Data under study
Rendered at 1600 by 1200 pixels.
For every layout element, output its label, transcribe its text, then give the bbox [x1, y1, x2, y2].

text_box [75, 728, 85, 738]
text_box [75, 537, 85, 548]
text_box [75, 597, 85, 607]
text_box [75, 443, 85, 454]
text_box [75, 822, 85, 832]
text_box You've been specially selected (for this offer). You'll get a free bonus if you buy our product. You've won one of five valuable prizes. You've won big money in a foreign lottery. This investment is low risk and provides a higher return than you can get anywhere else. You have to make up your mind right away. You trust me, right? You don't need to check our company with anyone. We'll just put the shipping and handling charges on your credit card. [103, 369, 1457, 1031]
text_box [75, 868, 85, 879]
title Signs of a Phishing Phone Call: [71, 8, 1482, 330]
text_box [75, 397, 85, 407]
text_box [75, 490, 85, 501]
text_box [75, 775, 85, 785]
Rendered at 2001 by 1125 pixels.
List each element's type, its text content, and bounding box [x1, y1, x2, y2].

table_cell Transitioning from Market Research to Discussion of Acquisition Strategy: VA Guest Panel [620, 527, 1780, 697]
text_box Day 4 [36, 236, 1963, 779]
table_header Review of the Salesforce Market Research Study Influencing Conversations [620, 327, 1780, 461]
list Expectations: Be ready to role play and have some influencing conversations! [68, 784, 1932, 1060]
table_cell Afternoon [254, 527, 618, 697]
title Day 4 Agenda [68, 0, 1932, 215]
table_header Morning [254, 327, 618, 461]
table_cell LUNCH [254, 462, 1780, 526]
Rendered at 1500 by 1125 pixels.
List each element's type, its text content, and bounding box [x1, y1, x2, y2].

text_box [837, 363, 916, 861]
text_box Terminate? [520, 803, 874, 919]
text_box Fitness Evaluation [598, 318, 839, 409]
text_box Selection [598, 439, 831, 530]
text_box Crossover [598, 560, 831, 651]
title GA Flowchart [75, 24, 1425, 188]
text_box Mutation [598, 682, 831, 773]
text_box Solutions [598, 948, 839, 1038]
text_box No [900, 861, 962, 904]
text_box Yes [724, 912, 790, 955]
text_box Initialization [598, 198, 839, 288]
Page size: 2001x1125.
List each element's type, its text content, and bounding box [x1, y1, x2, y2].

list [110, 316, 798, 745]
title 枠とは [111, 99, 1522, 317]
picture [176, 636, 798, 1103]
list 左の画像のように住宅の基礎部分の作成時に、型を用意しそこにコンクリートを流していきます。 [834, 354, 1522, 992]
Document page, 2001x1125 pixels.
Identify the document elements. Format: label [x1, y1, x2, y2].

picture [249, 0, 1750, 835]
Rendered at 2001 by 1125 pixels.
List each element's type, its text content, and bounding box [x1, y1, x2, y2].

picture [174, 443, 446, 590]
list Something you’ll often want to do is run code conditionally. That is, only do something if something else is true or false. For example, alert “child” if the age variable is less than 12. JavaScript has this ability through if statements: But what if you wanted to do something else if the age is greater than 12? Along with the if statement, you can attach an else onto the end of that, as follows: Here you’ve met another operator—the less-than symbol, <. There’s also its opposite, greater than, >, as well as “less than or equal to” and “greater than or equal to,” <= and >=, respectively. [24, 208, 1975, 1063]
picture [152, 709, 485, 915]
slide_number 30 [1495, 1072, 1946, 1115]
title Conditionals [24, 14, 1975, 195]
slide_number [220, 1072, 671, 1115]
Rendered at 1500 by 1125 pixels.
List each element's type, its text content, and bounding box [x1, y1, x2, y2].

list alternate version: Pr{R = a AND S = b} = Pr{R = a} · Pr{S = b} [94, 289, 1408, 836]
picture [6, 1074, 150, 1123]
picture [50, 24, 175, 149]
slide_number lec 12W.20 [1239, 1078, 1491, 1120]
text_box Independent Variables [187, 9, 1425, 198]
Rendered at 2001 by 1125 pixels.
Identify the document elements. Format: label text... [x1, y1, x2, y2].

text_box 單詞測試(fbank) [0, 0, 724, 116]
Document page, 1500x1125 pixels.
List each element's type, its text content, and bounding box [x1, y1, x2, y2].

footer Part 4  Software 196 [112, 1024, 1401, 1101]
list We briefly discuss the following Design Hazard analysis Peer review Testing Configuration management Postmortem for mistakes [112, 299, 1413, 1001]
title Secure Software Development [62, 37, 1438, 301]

To do
Extract each line of the material exactly as it stands.

Task result
Rendered at 1600 by 1200 pixels.
For every layout element, output its label, transcribe its text, then give the bbox [x1, y1, x2, y2].

text_box [75, 728, 85, 738]
text_box [75, 537, 85, 548]
text_box [75, 597, 85, 607]
text_box [75, 443, 85, 454]
text_box [75, 822, 85, 832]
text_box You've been specially selected (for this offer). You'll get a free bonus if you buy our product. You've won one of five valuable prizes. You've won big money in a foreign lottery. This investment is low risk and provides a higher return than you can get anywhere else. You have to make up your mind right away. You trust me, right? You don't need to check our company with anyone. We'll just put the shipping and handling charges on your credit card. [103, 369, 1457, 1031]
text_box [75, 868, 85, 879]
title Signs of a Phishing Phone Call: [71, 8, 1482, 330]
text_box [75, 397, 85, 407]
text_box [75, 490, 85, 501]
text_box [75, 775, 85, 785]
Rendered at 2001 by 1125 pixels.
List each element's type, its text content, and bounding box [x1, y1, x2, y2].

table_cell Transitioning from Market Research to Discussion of Acquisition Strategy: VA Guest Panel [620, 527, 1780, 697]
text_box Day 4 [36, 236, 1963, 779]
table_header Review of the Salesforce Market Research Study Influencing Conversations [620, 327, 1780, 461]
list Expectations: Be ready to role play and have some influencing conversations! [68, 784, 1932, 1060]
table_cell Afternoon [254, 527, 618, 697]
title Day 4 Agenda [68, 0, 1932, 215]
table_header Morning [254, 327, 618, 461]
table_cell LUNCH [254, 462, 1780, 526]
Rendered at 1500 by 1125 pixels.
List each element's type, its text content, and bounding box [x1, y1, x2, y2].

text_box [837, 363, 916, 861]
text_box Terminate? [520, 803, 874, 919]
text_box Fitness Evaluation [598, 318, 839, 409]
text_box Selection [598, 439, 831, 530]
text_box Crossover [598, 560, 831, 651]
title GA Flowchart [75, 24, 1425, 188]
text_box Mutation [598, 682, 831, 773]
text_box Solutions [598, 948, 839, 1038]
text_box No [900, 861, 962, 904]
text_box Yes [724, 912, 790, 955]
text_box Initialization [598, 198, 839, 288]
Page size: 2001x1125.
List each element's type, its text content, and bounding box [x1, y1, x2, y2].

list [110, 316, 798, 745]
title 枠とは [111, 99, 1522, 317]
picture [176, 636, 798, 1103]
list 左の画像のように住宅の基礎部分の作成時に、型を用意しそこにコンクリートを流していきます。 [834, 354, 1522, 992]
Document page, 2001x1125 pixels.
Identify the document elements. Format: label [x1, y1, x2, y2].

picture [249, 0, 1750, 835]
Rendered at 2001 by 1125 pixels.
List each element's type, its text content, and bounding box [x1, y1, x2, y2].

picture [174, 443, 446, 590]
list Something you’ll often want to do is run code conditionally. That is, only do something if something else is true or false. For example, alert “child” if the age variable is less than 12. JavaScript has this ability through if statements: But what if you wanted to do something else if the age is greater than 12? Along with the if statement, you can attach an else onto the end of that, as follows: Here you’ve met another operator—the less-than symbol, <. There’s also its opposite, greater than, >, as well as “less than or equal to” and “greater than or equal to,” <= and >=, respectively. [24, 208, 1975, 1063]
picture [152, 709, 485, 915]
slide_number 30 [1495, 1072, 1946, 1115]
title Conditionals [24, 14, 1975, 195]
slide_number [220, 1072, 671, 1115]
Rendered at 1500 by 1125 pixels.
List each element's type, its text content, and bounding box [x1, y1, x2, y2].

list alternate version: Pr{R = a AND S = b} = Pr{R = a} · Pr{S = b} [94, 289, 1408, 836]
picture [6, 1074, 150, 1123]
picture [50, 24, 175, 149]
slide_number lec 12W.20 [1239, 1078, 1491, 1120]
text_box Independent Variables [187, 9, 1425, 198]
Rendered at 2001 by 1125 pixels.
Identify the document elements. Format: label text... [x1, y1, x2, y2].

text_box 單詞測試(fbank) [0, 0, 724, 116]
Document page, 1500x1125 pixels.
List each element's type, its text content, and bounding box [x1, y1, x2, y2].

footer Part 4  Software 196 [112, 1024, 1401, 1101]
list We briefly discuss the following Design Hazard analysis Peer review Testing Configuration management Postmortem for mistakes [112, 299, 1413, 1001]
title Secure Software Development [62, 37, 1438, 301]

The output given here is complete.